British records largely agree, though they put the encounter on 1 May. When Thetis and Montreal saw two large ships approaching under Dutch colours, they suspected that the strange ships were French and attempted to sail away. Thetis succeeded, but at 9p.m., Bourgogne and Victoire caught up with Montreal, came alongside, and ordered Douglas to send over a boat. Captain Douglas sent over Lieutenant John Douglas, whom the French ordered to Douglas to hail Montreal and instruct her to strike. Captain Douglas refused and attempted to sail away, but after the French had fired several broadsides into Montreal he struck.

==French service==
In July 1780, Montréal was escorting six ships destined for Algiers. She was under the command of Captain de Vialis de Fontbelle, who was also in charge of the convoy. At 5:30 in the morning, on 30 July 1780, de Vialis de Fontbelle noticed that four vessels to leeward had taken up pursuit of the convoy while the convoy was somewhere between the Tower of Cachique and Cape Caxine, about 12 miles from the Cape. At 6:00, it was determined that the four pursuing ships were enemy vessels, and that a fifth pursuer was coming up. At this time, de Vialis de Fontbelle signalled the convoy to make best speed to the Tower of Cachique. He sought refuge under its guns as it was under the control of a vassal of Algiers. The French identified the pursuing British squadron as consisting of two frigates, two brigs, and a xebec.
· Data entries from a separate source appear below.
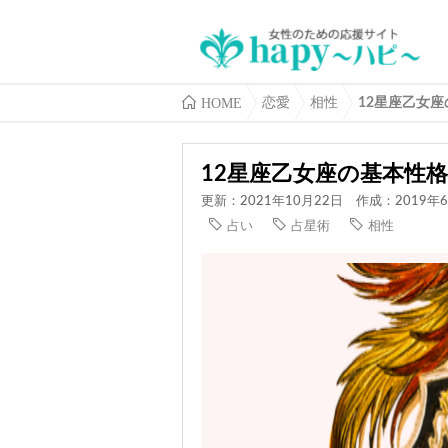
HOME
恋愛
相性
12星座乙女
12星座乙女座の基本性
更新：2021年10月22日
作成：2019年6
占い
占星術
相性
By 6:45, the two sides had begun exchanging long-range fire. The British ships were trying to cut inside the convoy, between shore and the convoy, and between the convoy and Montréal. By around 8:00, the two brigs had engaged the convoy. The 20-gun , under Captain Sir Charles Knowles, and xebec , under Commander Hugh Lawson, engaged Montréal off the Barbary coast.

The convoy successfully anchored beneath the guns of Cachique. During the opening of close combat, de Vialis de Fontbelle had received two mortal wounds, one to the right arm and one to the left calf. He therefore turned over command to his second-in-command, the Count of LaPorte-Yssertieux, before dying. Montréal demasted one of the English vessels, which led the brigs to disengage to protect her. By 9:30, the English commander signaled withdrawal.

The two-hour engagement was inconclusive. Minorca suffered two men killed, while three men were killed and two wounded on Porcupine. The convoy suffered four dead, including Captain de Vialis de Fontbelle.

Later, three English ships gave chase when the convoy lifted anchor, however the convoy had lost them by 11:00, and reached Algiers intact. For his conduct in the action, la Porte-Yssertieux received a promotion to brevet de capitaine de vaisseau (Brevet Captain).

==Fate==

The French later used Montréal as a powder hulk. The British captured her when they occupied Toulon in August 1793 in support of the monarchists there. The French Revolutionary forces besieged Toulon and on 16 December 1793 the British decided to evacuate the port while destroying as much as possible of the materials that they could not take away. Montréal was one of two powder hulks in the port, the other being the French frigate Iris. An Anglo-Spanish force was sent to scuttle them on the night of 18 December. Instead, the Spanish troops decided to set fire to the two powder hulks; the subsequent explosions destroyed both.